>>>
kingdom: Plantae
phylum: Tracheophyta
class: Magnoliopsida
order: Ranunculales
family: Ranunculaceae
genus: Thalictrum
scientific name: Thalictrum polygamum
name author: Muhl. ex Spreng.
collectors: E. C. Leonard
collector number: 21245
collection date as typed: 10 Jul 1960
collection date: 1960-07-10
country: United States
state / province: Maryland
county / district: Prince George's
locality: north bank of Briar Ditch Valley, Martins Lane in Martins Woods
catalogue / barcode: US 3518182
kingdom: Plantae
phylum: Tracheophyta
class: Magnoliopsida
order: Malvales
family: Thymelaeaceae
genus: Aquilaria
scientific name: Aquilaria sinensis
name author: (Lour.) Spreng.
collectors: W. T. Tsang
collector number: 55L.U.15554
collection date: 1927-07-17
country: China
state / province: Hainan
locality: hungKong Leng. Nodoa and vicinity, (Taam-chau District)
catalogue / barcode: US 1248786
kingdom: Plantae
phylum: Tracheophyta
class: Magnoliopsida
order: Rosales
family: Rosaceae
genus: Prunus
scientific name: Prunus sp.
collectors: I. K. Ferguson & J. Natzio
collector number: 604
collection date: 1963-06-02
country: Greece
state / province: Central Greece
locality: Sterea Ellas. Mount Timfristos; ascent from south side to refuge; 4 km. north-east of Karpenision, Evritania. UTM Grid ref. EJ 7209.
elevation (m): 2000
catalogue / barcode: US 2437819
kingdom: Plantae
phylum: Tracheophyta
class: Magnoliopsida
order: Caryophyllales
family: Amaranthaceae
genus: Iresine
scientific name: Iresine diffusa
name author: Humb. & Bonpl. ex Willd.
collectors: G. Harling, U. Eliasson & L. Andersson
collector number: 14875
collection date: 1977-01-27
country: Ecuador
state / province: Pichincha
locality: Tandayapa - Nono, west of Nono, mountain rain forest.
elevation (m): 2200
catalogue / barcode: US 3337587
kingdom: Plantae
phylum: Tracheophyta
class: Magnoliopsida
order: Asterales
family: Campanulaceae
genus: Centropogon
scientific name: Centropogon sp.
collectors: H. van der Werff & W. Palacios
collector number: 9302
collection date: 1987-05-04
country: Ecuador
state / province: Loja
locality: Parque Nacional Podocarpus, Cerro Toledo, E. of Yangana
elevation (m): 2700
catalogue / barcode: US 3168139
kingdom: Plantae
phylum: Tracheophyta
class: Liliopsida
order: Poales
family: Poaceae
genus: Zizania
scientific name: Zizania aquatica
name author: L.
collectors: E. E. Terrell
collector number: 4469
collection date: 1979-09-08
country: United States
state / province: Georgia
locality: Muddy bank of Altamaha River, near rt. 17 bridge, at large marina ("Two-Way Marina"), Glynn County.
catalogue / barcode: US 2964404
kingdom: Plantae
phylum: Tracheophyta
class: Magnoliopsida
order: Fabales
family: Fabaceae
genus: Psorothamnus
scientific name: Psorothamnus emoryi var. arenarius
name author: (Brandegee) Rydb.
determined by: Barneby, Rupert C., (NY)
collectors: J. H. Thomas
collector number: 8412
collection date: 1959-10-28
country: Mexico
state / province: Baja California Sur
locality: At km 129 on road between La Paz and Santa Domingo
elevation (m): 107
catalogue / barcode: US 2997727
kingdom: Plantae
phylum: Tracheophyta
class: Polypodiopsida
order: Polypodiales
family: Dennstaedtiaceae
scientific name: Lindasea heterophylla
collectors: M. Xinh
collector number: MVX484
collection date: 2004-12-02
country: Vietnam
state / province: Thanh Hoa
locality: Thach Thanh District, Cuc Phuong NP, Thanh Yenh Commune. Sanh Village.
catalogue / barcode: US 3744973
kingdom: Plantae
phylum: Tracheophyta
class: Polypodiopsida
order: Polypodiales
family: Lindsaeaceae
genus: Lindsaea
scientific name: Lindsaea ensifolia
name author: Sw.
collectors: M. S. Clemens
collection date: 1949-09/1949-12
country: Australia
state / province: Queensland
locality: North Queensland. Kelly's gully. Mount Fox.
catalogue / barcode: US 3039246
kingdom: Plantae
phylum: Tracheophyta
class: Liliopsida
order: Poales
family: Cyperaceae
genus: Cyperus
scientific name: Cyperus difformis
<<<
*Exercise objective*:
Please update the lines of the listing starting at the line containing "catalogue / barcode: US 1248786" and ending at the line containing "state / province: Central Greece", replacing "collectors" with "collected by" and leaving everything else unchanged. Return only those lines.

*Answer for the task*:
catalogue / barcode: US 1248786
kingdom: Plantae
phylum: Tracheophyta
class: Magnoliopsida
order: Rosales
family: Rosaceae
genus: Prunus
scientific name: Prunus sp.
collected by: I. K. Ferguson & J. Natzio
collector number: 604
collection date: 1963-06-02
country: Greece
state / province: Central Greece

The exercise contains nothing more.